Ixtapa has been in business in Lake Stevens for over 17 years and has never had any problems with the health and safety of the restaurant, owner Francisco Barajas said.
The Barajas family has lived in Lake Stevens for decades and raised children in this community, a community they love and support on a constant basis.
“We donate to churches, sponsoring sports teams and all community sports including the high school,” Eddie Barajas, the owner’s son and Manager of the restaurant said.
“We worry about the community, you never want something like this to happen,” Francisco said.
While the Health District may not ever know exactly where the E.coli came from, they are quick to point out that the Barajas have been nothing but open and helpful throughout the entire investigation.
“We might never discover what specific food caused the outbreak,” Pate said. “The menu offers many entrees and side dishes and a fair number of those use combinations of ingredients in various measures per recipe.
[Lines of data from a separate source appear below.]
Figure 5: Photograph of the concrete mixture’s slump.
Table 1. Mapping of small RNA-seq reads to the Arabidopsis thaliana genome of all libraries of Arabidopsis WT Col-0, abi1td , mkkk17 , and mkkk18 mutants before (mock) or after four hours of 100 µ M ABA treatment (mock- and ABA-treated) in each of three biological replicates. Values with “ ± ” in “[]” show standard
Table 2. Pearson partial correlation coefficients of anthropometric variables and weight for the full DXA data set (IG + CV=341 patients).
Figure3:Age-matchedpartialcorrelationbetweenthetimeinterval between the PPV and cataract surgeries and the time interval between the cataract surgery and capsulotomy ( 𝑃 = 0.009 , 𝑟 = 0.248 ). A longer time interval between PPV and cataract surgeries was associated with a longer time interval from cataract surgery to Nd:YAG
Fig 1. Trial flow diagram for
Epidemiologically, we are hunting for a needle in a haystack.”
The Barajas have thrown out everything from food to silverware, in hopes of stopping any further contamination.
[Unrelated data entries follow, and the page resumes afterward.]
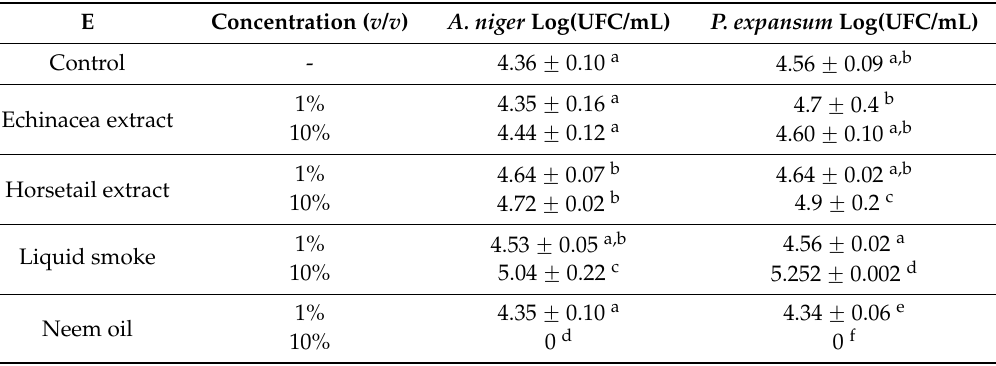
Table 1. Viable counts of Aspergillus niger and Penicillium expansum after 24 h in contact with the different plant extracts (E) in PDB at 25 ˝ C.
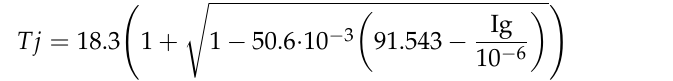
Figure 19. Cooling curves of I g.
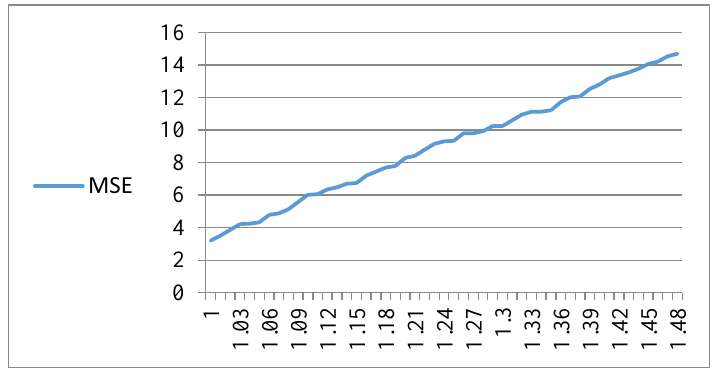
Fig. 2. MSE of Bayesian-estimate with respect to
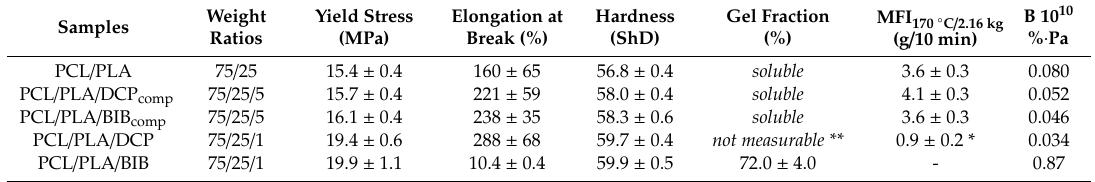
Table 4. Physico-mechanical and rheological properties of PCL / PLA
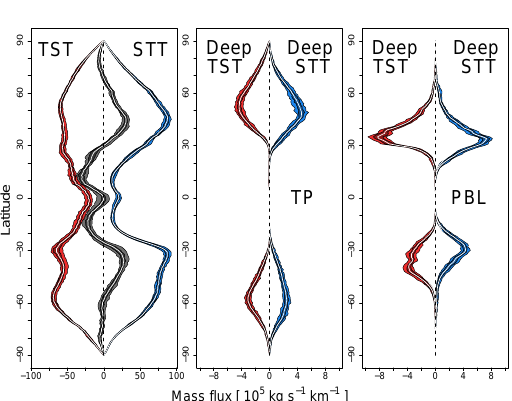
Fig. 7. Meridional distribution of zonally integrated cross- tropopause mass fluxes averaged from 1979 to 2011. The STT, TST, and net (STT-TST) fluxes are shown on the left, and the STT and TST fluxes of deep exchanges only are shown in the middle. The right panel shows the fluxes of deep exchanges into (STT) and out of (TST) the PBL. STT fluxes are shown positive (blue), TST fluxes negative (red) and the net flux is shown in grey. The dashed vertical line at zero mass flux is used for visual guidance and facilitates the identification of areas with net upward or downward flux in the left panel. The shading shows the 5th and 95th (light) and the 25th and 75th (dark) percentiles of the annual values, and the white line is the mean value of the 33yr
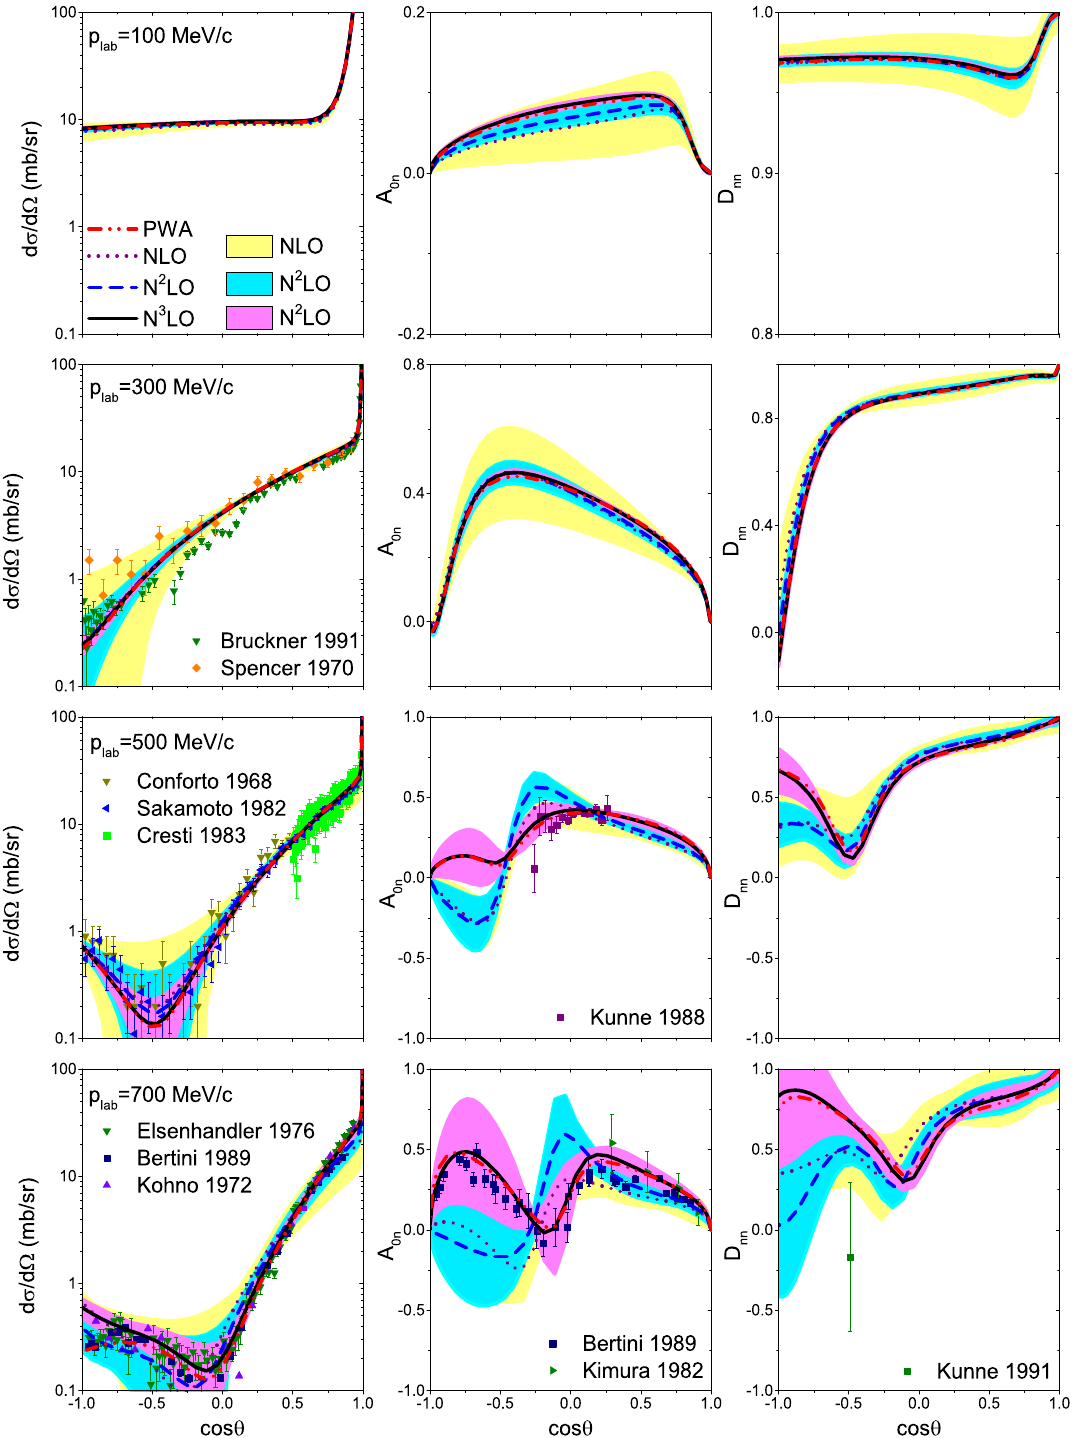
Figure 10 . Di(cid:11)erential cross sections, analyzing powers and spin correlation parameters D nn for (cid:22) pp elastic scattering. Notations are described in the text. The red/dash-double dotted line represents the result of the PWA [32]. Data are taken from refs. [74, 80, 82{87] (di(cid:11)erential cross sections), [86, 88, 89] (analyzing powers), and [90] ( D nn ).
“We’ve been doing everything they’ve (the Health District) has asked us to do,” Alfredo Barajas said. “We’ve been in contact with the Health District for over a week.”
“We want to be part of the solution and not part of the problem,” Eddie explained.
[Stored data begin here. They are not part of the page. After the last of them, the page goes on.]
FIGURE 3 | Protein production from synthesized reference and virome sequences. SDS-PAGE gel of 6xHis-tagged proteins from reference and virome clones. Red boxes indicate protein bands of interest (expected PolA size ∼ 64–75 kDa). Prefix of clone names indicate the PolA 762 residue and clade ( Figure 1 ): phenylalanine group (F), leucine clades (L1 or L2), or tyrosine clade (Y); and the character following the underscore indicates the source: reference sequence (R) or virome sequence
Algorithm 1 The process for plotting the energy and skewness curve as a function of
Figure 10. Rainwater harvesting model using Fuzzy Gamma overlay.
Concern for their ill customers has been weighing heavily on their minds, but they have seen great support from the community since reopening their doors last Thursday.
“We have been thinking about the people who have gotten ill in our prayers,” Alfredo said. “Since we have reopened a lot of people in the community have come in to eat and support us including firefighters, police officers, business owners and our regular customers. We have even better service and better food than we had before.”
One of the E.coli patients, a Lake Stevens resident, found out that he had the bacteria after showing up at the emergency room.
“He realized that he had E.coli after a phone call from the Everett Clinic lab to my cell phone while we were in the Emergency Room at Providence’s Colby campus,” his wife said. “The lab called my cell with the result which immediately bought us a ticket into a private room, due to his ‘communicable’ disease status.”
This family says that both the Snohomish Health District and Ixtapa have been very receptive to their needs and have handled the situation in an extremely professional manner.
“We would like Lake Stevens to know that we commend the quick work of the Snohomish County Health Department in locating the source of the outbreak,” she said. “We applaud Ixtapa for cooperating with authorities immediately so that no further public risk was made and we hope that all those affected recover without any long term health problems because of it. The Ixtapa restaurant has been a vital and generous fixture of the Lake Stevens community for many, many years. We hope that nothing like this ever happens in our community again.”
The Barajas are working hard to see that it doesn’t.
“We are doing everything we can to make sure this doesn’t happen again,” Eddie said.
Patients ranging in age from nine years old to 75 years old have been infected with the bacteria. Symptoms include bloody diarrhea and stomach cramping with little or no fever.